— Information given —
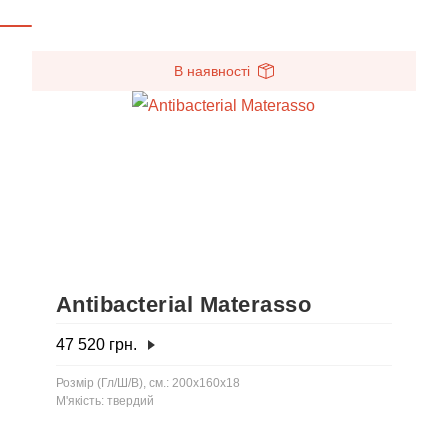
В наявності
Antibacterial Materasso
47 520
грн.
Розмір (Гл/Ш/В), см.: 200x160x18
М'якість: твердий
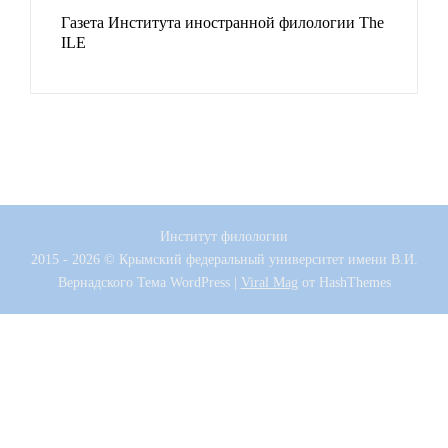
Газета Института иностранной филологии The
ILE
Институт филологии
2015 - 2026 © Крымский федеральный университет имени В.И.
Вернадского
Тема WordPress
|
Viral Mag
от HashThemes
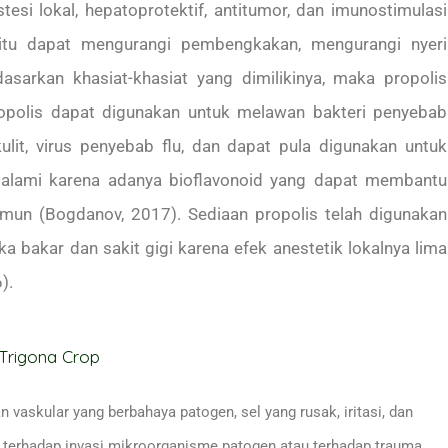
estesi lokal, hepatoprotektif, antitumor, dan imunostimulasi
aitu dapat mengurangi pembengkakan, mengurangi nyeri
asarkan khasiat-khasiat yang dimilikinya, maka propolis
opolis dapat digunakan untuk melawan bakteri penyebab
lit, virus penyebab flu, dan dapat pula digunakan untuk
 alami karena adanya bioflavonoid yang dapat membantu
 imun (Bogdanov, 2017). Sediaan propolis telah digunakan
ka bakar dan sakit gigi karena efek anestetik lokalnya lima
).
vaskular yang berbahaya patogen, sel yang rusak, iritasi, dan
buh terhadap invasi mikroorganisme patogen atau terhadap trauma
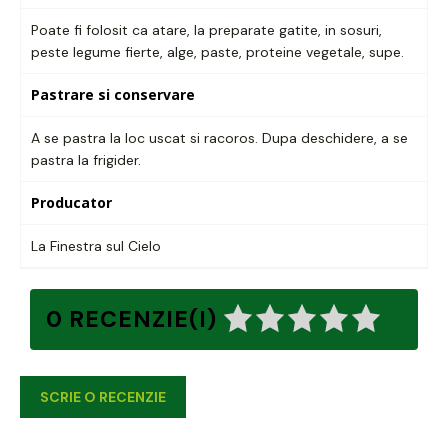
Poate fi folosit ca atare, la preparate gatite, in sosuri,
peste legume fierte, alge, paste, proteine vegetale, supe.
Pastrare si conservare
A se pastra la loc uscat si racoros. Dupa deschidere, a se
pastra la frigider.
Producator
La Finestra sul Cielo
0 RECENZIE(I)
SCRIE O RECENZIE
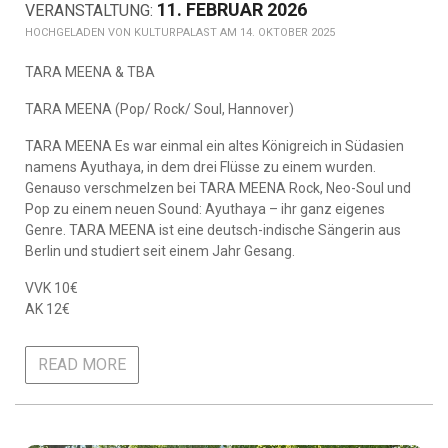
11. FEBRUAR 2026
KULTURPALAST AM 14. OKTOBER 2025
TARA MEENA & TBA
TARA MEENA (Pop/ Rock/ Soul, Hannover)
TARA MEENA Es war einmal ein altes Königreich in Südasien
namens Ayuthaya, in dem drei Flüsse zu einem wurden.
Genauso verschmelzen bei TARA MEENA Rock, Neo-Soul und
Pop zu einem neuen Sound: Ayuthaya – ihr ganz eigenes
Genre. TARA MEENA ist eine deutsch-indische Sängerin aus
Berlin und studiert seit einem Jahr Gesang.
VVK 10€
AK 12€
READ MORE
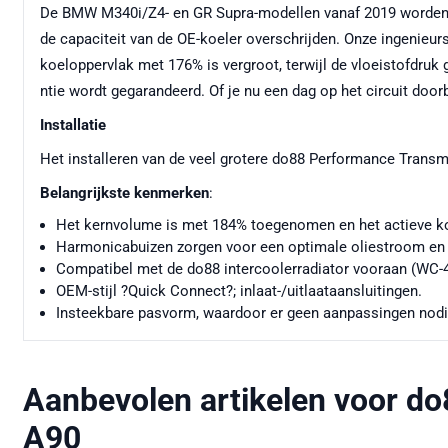
De BMW M340i/Z4- en GR Supra-modellen vanaf 2019 worden ge
de capaciteit van de OE-koeler overschrijden. Onze ingenieu
koeloppervlak met 176% is vergroot, terwijl de vloeistofdru
ntie wordt gegarandeerd. Of je nu een dag op het circuit doo
Installatie
Het installeren van de veel grotere do88 Performance Transmi
Belangrijkste kenmerken
:
Het kernvolume is met 184% toegenomen en het actieve ko
Harmonicabuizen zorgen voor een optimale oliestroom en
Compatibel met de do88 intercoolerradiator vooraan (WC-
OEM-stijl ?Quick Connect?; inlaat-/uitlaataansluitingen.
Insteekbare pasvorm, waardoor er geen aanpassingen nodig
Aanbevolen artikelen voor
do
A90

— Task to complete —
Inclusive range, exact copy: the line containing "Berlin und studiert seit einem Jahr Gesang." through the last line of the listing. Print nothing else, and no pictures.

— Finished task —
Berlin und studiert seit einem Jahr Gesang.
VVK 10€
AK 12€
READ MORE
De BMW M340i/Z4- en GR Supra-modellen vanaf 2019 worden ge
de capaciteit van de OE-koeler overschrijden. Onze ingenieu
koeloppervlak met 176% is vergroot, terwijl de vloeistofdru
ntie wordt gegarandeerd. Of je nu een dag op het circuit doo
Installatie
Het installeren van de veel grotere do88 Performance Transmi
Belangrijkste kenmerken
:
Het kernvolume is met 184% toegenomen en het actieve ko
Harmonicabuizen zorgen voor een optimale oliestroom en
Compatibel met de do88 intercoolerradiator vooraan (WC-
OEM-stijl ?Quick Connect?; inlaat-/uitlaataansluitingen.
Insteekbare pasvorm, waardoor er geen aanpassingen nodig
Aanbevolen artikelen voor
do
A90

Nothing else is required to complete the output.